▶ DESCRIPTION OF THE TASK
The reply must repeat each entry exactly and contain no pictures.

[Page segmentation data]
■ ■ ■ ■ ■

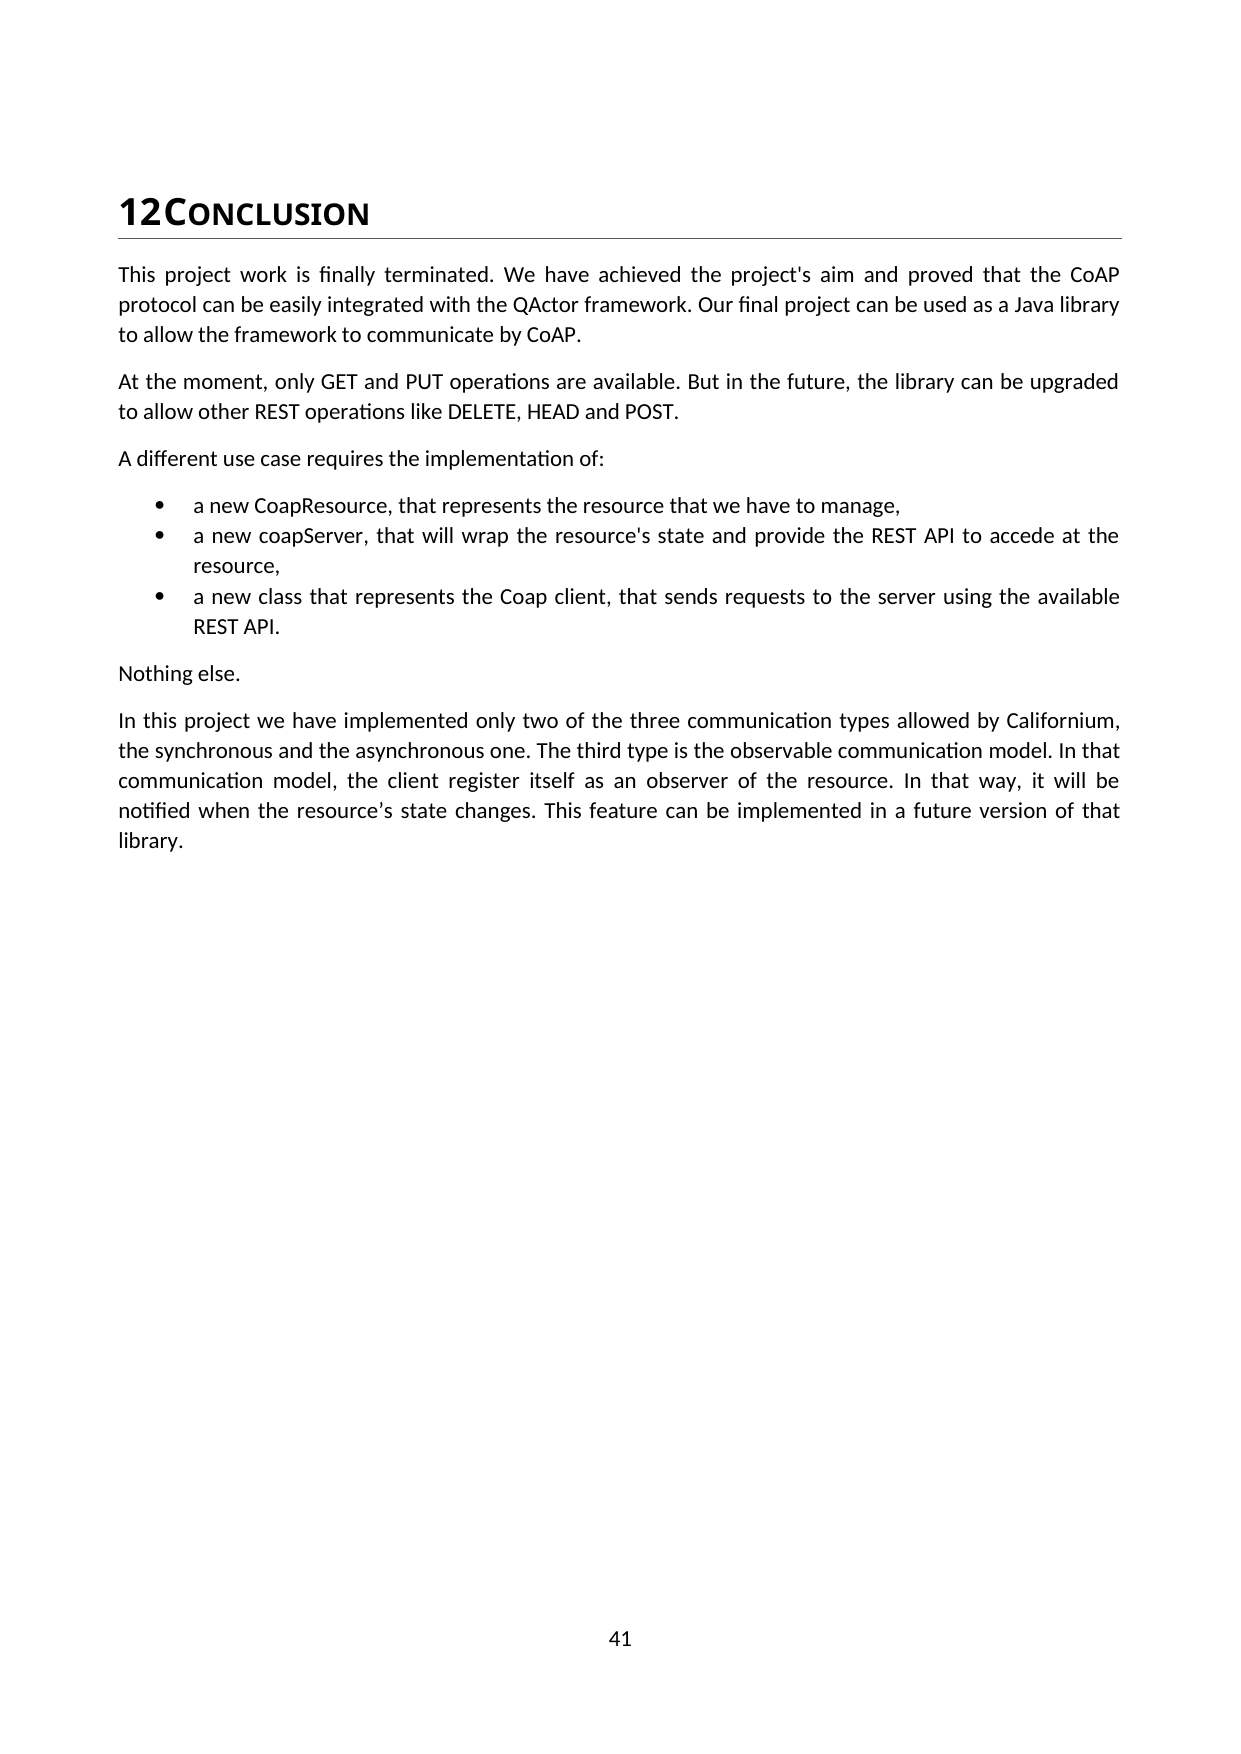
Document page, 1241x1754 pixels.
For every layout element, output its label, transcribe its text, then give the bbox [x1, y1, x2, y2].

text In this project we have implemented only two of the three communication types allowed by Californium, the synchronous and the asynchronous one. The third type is the observable communication model. In that communication model, the client register itself as an observer of the resource. In that way, it will be notified when the resource’s state changes. This feature can be implemented in a future version of that library. [118, 706, 1122, 855]
text This project work is finally terminated. We have achieved the project's aim and proved that the CoAP protocol can be easily integrated with the QActor framework. Our final project can be used as a Java library to allow the framework to communicate by CoAP. [118, 260, 1122, 348]
text Nothing else. [118, 659, 1122, 687]
text At the moment, only GET and PUT operations are available. But in the future, the library can be upgraded to allow other REST operations like DELETE, HEAD and POST. [118, 367, 1122, 426]
list a new CoapResource, that represents the resource that we have to manage, [156, 491, 1122, 519]
text A different use case requires the implementation of: [118, 444, 1122, 472]
subtitle Conclusion [118, 185, 1122, 238]
list a new class that represents the Coap client, that sends requests to the server using the available REST API. [156, 582, 1122, 640]
list a new coapServer, that will wrap the resource's state and provide the REST API to accede at the resource, [156, 521, 1122, 580]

■ ■ ■ ■ ■

▶ EXERCISE RESPONSE
Document page, 1241x1754 pixels.
For every layout element, output its label, transcribe its text, then give the bbox [x1, y1, x2, y2].

text In this project we have implemented only two of the three communication types allowed by Californium, the synchronous and the asynchronous one. The third type is the observable communication model. In that communication model, the client register itself as an observer of the resource. In that way, it will be notified when the resource’s state changes. This feature can be implemented in a future version of that library. [118, 706, 1122, 855]
text This project work is finally terminated. We have achieved the project's aim and proved that the CoAP protocol can be easily integrated with the QActor framework. Our final project can be used as a Java library to allow the framework to communicate by CoAP. [118, 260, 1122, 348]
text Nothing else. [118, 659, 1122, 687]
text At the moment, only GET and PUT operations are available. But in the future, the library can be upgraded to allow other REST operations like DELETE, HEAD and POST. [118, 367, 1122, 426]
list a new CoapResource, that represents the resource that we have to manage, [156, 491, 1122, 519]
text A different use case requires the implementation of: [118, 444, 1122, 472]
subtitle Conclusion [118, 185, 1122, 238]
list a new class that represents the Coap client, that sends requests to the server using the available REST API. [156, 582, 1122, 640]
list a new coapServer, that will wrap the resource's state and provide the REST API to accede at the resource, [156, 521, 1122, 580]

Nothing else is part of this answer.